Exercise goal: Scan the listing below. Copy each line that contains "Highway".

== Segment start ==

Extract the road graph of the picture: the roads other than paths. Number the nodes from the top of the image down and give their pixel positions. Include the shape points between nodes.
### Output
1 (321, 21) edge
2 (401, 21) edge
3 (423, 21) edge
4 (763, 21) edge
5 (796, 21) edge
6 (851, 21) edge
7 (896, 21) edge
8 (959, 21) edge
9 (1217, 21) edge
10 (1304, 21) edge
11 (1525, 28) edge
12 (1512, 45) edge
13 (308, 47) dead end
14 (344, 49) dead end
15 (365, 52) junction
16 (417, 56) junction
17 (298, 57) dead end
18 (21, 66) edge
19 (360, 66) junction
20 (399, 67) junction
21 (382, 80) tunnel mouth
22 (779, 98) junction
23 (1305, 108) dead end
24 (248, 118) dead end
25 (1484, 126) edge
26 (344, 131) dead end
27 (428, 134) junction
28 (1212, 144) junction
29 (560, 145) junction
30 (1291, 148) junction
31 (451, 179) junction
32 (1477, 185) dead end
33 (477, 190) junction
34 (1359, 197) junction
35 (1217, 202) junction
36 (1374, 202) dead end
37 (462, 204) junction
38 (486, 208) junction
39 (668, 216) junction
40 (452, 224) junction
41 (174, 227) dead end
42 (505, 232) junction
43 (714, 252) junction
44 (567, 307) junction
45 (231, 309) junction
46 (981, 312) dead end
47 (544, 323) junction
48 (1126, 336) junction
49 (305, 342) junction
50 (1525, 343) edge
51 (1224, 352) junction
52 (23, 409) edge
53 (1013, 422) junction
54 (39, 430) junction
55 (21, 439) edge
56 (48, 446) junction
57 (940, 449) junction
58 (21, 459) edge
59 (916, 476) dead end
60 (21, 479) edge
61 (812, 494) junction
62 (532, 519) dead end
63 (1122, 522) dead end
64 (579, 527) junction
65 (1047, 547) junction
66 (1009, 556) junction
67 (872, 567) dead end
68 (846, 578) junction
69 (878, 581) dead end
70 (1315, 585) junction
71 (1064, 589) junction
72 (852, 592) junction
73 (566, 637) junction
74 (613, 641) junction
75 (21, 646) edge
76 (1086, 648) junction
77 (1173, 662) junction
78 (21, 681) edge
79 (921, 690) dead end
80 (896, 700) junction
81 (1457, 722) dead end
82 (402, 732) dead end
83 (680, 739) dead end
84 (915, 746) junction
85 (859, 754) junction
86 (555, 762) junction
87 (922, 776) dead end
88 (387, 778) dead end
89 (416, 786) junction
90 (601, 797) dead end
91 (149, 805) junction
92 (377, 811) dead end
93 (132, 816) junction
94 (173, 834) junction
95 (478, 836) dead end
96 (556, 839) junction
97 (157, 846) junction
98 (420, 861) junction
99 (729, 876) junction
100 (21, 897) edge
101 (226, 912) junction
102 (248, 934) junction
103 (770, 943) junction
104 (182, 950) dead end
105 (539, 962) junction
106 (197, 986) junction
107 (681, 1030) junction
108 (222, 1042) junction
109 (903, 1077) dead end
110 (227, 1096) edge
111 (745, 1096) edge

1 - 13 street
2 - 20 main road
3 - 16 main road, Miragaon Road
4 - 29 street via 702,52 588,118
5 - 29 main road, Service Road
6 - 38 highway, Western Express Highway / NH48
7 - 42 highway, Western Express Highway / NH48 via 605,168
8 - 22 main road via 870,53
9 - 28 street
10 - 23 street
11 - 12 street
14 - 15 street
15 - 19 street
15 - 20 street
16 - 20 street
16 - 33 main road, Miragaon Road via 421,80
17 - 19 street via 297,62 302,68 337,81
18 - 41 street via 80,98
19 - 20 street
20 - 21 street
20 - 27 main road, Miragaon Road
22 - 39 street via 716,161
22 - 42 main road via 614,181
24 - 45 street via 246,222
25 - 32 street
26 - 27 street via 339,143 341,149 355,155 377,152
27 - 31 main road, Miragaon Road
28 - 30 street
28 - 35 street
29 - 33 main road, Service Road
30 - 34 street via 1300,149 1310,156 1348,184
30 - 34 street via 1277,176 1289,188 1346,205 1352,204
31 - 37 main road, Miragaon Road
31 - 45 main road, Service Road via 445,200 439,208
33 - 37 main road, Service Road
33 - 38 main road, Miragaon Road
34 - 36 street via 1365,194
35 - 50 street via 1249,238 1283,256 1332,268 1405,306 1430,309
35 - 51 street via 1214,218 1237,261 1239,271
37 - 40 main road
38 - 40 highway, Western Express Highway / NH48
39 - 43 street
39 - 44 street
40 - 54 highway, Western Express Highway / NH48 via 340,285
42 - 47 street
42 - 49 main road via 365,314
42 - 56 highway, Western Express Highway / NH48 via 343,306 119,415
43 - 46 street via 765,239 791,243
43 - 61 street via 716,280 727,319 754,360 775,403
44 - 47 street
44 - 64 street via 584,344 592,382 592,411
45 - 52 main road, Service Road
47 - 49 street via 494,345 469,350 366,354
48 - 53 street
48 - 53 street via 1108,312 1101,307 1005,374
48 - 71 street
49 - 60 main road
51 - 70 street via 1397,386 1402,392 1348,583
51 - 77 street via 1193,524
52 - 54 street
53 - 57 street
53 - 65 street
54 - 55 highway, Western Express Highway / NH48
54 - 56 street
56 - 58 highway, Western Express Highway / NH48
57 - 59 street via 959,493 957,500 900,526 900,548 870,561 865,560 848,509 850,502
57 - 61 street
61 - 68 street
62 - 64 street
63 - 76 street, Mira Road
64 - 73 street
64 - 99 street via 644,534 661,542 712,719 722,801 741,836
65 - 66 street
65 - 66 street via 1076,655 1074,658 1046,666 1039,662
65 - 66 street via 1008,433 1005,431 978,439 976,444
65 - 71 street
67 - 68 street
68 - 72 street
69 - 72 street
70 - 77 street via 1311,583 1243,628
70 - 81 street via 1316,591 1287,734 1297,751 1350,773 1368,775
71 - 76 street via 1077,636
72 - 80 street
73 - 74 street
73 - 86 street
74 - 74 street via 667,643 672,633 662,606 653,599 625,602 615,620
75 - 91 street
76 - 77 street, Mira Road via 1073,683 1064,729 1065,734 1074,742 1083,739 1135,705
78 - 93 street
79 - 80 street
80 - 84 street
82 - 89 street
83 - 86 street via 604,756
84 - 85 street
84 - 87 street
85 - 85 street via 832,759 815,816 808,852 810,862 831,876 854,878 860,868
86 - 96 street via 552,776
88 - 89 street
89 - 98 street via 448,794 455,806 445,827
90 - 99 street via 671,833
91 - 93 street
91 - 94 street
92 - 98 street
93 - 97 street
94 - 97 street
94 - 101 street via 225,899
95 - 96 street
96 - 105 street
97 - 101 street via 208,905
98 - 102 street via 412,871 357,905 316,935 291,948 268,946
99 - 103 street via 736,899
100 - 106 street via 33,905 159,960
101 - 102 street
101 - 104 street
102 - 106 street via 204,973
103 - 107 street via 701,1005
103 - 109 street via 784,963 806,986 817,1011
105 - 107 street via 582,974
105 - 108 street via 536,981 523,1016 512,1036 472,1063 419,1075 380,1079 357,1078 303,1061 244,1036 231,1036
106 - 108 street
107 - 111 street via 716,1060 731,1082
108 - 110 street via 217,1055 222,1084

== Segment end ==

Task answer:
6 - 38 highway, Western Express Highway / NH48
7 - 42 highway, Western Express Highway / NH48 via 605,168
38 - 40 highway, Western Express Highway / NH48
40 - 54 highway, Western Express Highway / NH48 via 340,285
42 - 56 highway, Western Express Highway / NH48 via 343,306 119,415
54 - 55 highway, Western Express Highway / NH48
56 - 58 highway, Western Express Highway / NH48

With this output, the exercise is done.